## Begin Extracted text
Recent developments in the Horn of Africa indicate that Ethiopia is flexing its military muscle to the detriment of regional stability and local communities. This is a threat to U.S. security interests. In April 2007, members of the Ogaden National Liberation Front (ONLF), attacked a Chinese-run oil site in eastern Ethiopia, killing 77. The attack required a response, but the ruthless campaign of repression launched by the Ethiopian military in Somali Regional State of Ethiopia seems likely only to make the situation worse. (See “Ethiopia: Crackdown in the East punishes Civilians,” Human Rights Watch, July 2007). There are reports of targeted violence against the Somali inhabitants in the area, including civilian communities (also called the Ogaden). Despite promises by the regime in Addis, access to the region has been denied, making it difficult for aid agencies to reach needy recipients and nearly impossible for media outlets and human rights organizations to investigate the serious allegations of human rights violations.

Ethiopia’s December 2006 intervention in Somalia provided the necessary military force to allow the Transitional Federal Government of Somalia (TFG) to drive out the Union of Islamic Courts (UIC) and other related militias that had controlled Mogadishu and much of southern Somalia for at least six months before. Since that time, however, the TFG has been unable to consolidate its hold militarily or politically and has suffered from in-fighting, a lack of serious efforts at reconciliation, and increasingly, insurgent violence by anti-Ethiopian and anti-TFG forces. Ethiopia’s stated intention was to defend the TFG from the forces of the UIC until such time as an African Union (AU) peacekeeping force could be deployed. Throughout the fall and winter of 2006, AU countries reluctantly pledged troops, but none were deployed until about 1,300 Ugandan troops arrived in Somalia in March 2007 as the African Union Mission in Somalia (AMISOM). Nine months later the Ugandans remain the only members of AMISOM in Somalia.

While the Ethiopian government has repeatedly stated its desire to leave the country, and has said periodically that it is withdrawing its forces, no figures are given. Most accounts suggest that the numbers of Ethiopian troops inside southern Somalia are substantial, at least in the thousands. No drawdown of forces has occurred. There is little chance that they will be reduced any time soon, as AU reinforcements are slow to be promised or arrive. On her recent trip to Ethiopia, Secretary of State Condoleeza Rice urged the TFG to “renew and revitalize efforts toward a lasting political solution,” including an immediate ceasefire. Meanwhile, the situation has been called the worst humanitarian crisis in Africa, with at least one million Somalis displaced by the violence. The response of the international community to the political and military causes of this humanitarian crisis has been woefully inadequate.
## End Extracted text
## Begin Material shown
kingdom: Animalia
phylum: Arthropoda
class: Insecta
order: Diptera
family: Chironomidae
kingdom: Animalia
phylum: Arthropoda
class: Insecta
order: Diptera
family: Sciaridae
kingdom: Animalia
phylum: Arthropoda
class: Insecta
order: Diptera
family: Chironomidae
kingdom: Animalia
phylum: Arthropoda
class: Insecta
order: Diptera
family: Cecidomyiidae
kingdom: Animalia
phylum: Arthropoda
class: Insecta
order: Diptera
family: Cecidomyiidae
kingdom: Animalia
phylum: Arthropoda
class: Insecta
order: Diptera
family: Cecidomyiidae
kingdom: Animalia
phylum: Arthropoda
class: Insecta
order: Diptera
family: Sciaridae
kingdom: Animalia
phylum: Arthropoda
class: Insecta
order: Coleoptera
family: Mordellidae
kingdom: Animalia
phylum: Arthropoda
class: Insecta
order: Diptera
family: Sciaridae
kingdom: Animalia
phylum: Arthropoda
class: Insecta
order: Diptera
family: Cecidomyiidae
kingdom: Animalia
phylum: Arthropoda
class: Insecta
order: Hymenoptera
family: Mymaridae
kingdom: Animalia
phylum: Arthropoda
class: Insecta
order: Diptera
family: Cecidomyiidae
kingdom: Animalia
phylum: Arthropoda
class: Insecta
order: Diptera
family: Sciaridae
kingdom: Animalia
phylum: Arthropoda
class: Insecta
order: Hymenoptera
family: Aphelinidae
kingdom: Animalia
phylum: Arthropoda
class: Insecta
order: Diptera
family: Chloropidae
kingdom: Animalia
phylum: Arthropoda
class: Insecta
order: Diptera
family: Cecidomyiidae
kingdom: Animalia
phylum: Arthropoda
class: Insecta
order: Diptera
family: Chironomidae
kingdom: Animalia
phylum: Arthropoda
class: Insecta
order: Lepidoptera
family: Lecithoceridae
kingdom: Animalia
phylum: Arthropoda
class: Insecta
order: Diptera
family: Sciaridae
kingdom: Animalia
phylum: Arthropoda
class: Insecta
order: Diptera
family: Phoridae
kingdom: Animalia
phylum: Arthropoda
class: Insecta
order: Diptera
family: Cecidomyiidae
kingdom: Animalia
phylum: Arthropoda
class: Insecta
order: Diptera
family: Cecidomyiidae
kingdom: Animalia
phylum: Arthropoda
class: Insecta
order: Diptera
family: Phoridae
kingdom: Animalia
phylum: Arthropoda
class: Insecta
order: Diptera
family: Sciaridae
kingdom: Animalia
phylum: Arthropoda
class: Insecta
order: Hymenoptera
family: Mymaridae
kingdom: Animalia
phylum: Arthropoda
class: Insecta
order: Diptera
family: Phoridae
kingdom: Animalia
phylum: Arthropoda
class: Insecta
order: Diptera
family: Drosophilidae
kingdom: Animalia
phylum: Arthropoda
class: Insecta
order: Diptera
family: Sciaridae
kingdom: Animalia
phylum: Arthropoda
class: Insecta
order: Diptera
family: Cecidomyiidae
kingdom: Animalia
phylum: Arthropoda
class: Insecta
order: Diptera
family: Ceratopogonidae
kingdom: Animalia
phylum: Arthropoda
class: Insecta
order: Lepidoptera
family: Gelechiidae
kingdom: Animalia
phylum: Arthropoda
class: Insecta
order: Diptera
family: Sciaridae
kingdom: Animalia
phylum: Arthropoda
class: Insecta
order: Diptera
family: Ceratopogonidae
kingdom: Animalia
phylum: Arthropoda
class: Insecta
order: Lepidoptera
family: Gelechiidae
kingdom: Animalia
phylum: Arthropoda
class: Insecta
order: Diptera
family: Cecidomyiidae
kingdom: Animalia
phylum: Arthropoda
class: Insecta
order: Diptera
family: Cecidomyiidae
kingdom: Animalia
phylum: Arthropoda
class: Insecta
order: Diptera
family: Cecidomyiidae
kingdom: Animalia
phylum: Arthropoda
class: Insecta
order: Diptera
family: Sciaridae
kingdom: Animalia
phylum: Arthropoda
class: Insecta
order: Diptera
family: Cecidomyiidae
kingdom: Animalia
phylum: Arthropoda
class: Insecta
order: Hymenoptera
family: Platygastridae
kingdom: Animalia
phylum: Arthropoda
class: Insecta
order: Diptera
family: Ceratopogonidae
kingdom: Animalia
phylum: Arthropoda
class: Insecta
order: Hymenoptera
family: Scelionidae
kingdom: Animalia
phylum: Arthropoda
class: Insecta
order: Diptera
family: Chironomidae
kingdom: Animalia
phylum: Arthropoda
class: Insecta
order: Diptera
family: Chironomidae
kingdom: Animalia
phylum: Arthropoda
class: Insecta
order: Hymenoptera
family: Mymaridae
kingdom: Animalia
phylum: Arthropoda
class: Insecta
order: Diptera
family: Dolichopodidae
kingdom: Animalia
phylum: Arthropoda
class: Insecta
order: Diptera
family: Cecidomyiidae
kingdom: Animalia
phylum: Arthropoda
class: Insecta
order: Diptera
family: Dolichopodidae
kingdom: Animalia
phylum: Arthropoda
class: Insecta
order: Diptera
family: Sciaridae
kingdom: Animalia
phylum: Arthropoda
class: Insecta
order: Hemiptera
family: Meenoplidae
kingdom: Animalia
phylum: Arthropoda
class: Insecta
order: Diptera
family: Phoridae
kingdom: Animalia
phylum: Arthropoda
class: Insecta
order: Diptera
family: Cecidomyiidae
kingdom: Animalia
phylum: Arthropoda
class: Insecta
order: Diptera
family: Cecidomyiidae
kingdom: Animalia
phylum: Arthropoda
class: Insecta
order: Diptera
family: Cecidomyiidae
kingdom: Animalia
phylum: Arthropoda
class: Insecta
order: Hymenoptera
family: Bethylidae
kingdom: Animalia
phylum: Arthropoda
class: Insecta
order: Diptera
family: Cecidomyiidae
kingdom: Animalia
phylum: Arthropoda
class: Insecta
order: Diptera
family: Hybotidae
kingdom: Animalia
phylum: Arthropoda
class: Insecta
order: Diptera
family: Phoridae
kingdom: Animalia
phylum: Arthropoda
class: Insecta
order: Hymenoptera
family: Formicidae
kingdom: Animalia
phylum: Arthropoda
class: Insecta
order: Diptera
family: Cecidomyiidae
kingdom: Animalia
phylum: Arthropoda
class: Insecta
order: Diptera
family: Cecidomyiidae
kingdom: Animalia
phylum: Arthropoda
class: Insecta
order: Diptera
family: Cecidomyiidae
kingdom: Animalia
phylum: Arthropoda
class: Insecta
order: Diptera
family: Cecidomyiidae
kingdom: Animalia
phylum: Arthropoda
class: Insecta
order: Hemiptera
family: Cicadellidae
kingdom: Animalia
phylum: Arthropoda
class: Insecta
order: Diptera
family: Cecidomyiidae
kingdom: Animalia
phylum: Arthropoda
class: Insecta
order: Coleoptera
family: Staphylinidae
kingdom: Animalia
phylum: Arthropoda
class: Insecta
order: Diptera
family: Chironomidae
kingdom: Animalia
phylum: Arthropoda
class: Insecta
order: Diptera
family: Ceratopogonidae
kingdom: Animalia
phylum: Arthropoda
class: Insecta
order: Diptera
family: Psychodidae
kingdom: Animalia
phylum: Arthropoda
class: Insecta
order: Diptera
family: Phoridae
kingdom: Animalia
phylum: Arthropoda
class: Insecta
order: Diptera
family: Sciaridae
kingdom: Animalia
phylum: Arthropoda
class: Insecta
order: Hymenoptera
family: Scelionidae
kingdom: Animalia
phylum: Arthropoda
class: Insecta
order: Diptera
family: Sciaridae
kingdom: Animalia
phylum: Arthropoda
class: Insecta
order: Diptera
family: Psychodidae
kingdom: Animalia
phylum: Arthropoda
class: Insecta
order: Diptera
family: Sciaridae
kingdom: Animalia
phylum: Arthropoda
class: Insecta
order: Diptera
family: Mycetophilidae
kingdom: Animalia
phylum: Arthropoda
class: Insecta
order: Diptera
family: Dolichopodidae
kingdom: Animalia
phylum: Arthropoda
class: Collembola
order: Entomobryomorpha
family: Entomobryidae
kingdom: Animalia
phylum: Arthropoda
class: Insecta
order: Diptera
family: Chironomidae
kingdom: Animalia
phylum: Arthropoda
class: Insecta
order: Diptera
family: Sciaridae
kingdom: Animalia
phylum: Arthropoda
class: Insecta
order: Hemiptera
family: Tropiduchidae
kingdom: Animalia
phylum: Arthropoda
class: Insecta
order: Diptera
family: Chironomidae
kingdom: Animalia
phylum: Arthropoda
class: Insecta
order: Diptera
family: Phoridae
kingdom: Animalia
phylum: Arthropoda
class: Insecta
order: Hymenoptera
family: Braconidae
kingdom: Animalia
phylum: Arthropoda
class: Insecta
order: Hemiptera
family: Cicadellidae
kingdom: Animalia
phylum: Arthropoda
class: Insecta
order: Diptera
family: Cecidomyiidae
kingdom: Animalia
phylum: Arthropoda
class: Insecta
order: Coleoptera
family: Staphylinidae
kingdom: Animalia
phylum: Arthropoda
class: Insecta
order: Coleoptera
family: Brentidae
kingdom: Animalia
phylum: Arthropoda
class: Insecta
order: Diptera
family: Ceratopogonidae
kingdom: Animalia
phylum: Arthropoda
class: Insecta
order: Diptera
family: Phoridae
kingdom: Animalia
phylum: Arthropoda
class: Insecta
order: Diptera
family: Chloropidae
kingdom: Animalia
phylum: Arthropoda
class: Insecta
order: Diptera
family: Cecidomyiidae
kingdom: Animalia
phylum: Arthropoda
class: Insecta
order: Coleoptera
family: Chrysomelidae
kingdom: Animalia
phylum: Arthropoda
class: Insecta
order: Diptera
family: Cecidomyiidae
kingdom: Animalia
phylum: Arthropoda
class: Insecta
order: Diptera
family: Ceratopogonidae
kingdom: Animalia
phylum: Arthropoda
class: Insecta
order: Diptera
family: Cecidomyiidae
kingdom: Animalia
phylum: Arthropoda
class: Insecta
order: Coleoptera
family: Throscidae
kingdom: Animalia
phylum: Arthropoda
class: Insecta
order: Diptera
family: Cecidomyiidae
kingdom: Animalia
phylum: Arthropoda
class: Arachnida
## End Material shown
» **Aim of the exercise**:
Summarize the text on Ethiopia's military actions in the Horn of Africa in three sentences. The records are separate material from the text and stand on their own.

» **Worked answer**:
Ethiopia is flexing its military muscle to the detriment of regional stability and local communities, and after an April 2007 ONLF attack on a Chinese-run oil site killed 77, its military launched a repressive campaign in Somali Regional State marked by reports of targeted violence and denied access for aid agencies, media and human rights organizations. Ethiopia's December 2006 intervention let the TFG drive the UIC out of Mogadishu and much of southern Somalia, but the TFG has since been unable to consolidate its hold and has suffered in-fighting and insurgent violence, while about 1,300 Ugandan troops remain the only AMISOM members in Somalia. Ethiopian troops, at least in the thousands by most accounts, have not drawn down, and the situation, called the worst humanitarian crisis in Africa with at least one million Somalis displaced, has met a woefully inadequate international response.